▼▼▼
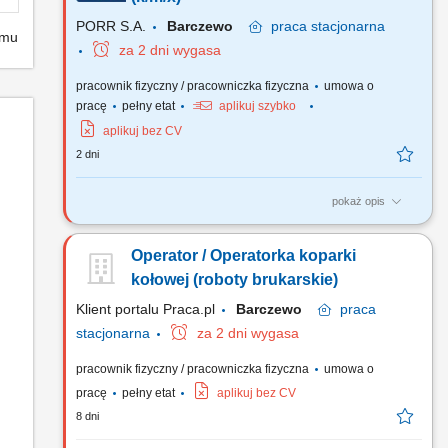
PORR S.A.
Barczewo
praca
stacjonarna
emu
za 2 dni wygasa
pracownik fizyczny / pracowniczka fizyczna
umowa o
pracę
pełny etat
aplikuj szybko
aplikuj bez CV
2 dni
pokaż opis
Zadania: Obsługa i eksploatacja sprzętu - koparki kołowej,
Dbałość o właściwą organizację pracy własnej oraz efektywne
Operator / Operatorka koparki
wykorzystanie czasu pracy, Kontrola stanu technicznego
obsługiwanego sprzętu oraz zgłaszanie usterek, Współpraca z
kołowej (roboty brukarskie)
brygadą roboczą w celu zapewnienia sprawnej...
Klient portalu Praca.pl
Barczewo
praca
stacjonarna
za 2 dni wygasa
pracownik fizyczny / pracowniczka fizyczna
umowa o
pracę
pełny etat
aplikuj bez CV
8 dni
▲▲▲
## [Problem details]
Using the listing above, show each line with the word "koparki" in it.

## [Task output]
Zadania: Obsługa i eksploatacja sprzętu - koparki kołowej,
Operator / Operatorka koparki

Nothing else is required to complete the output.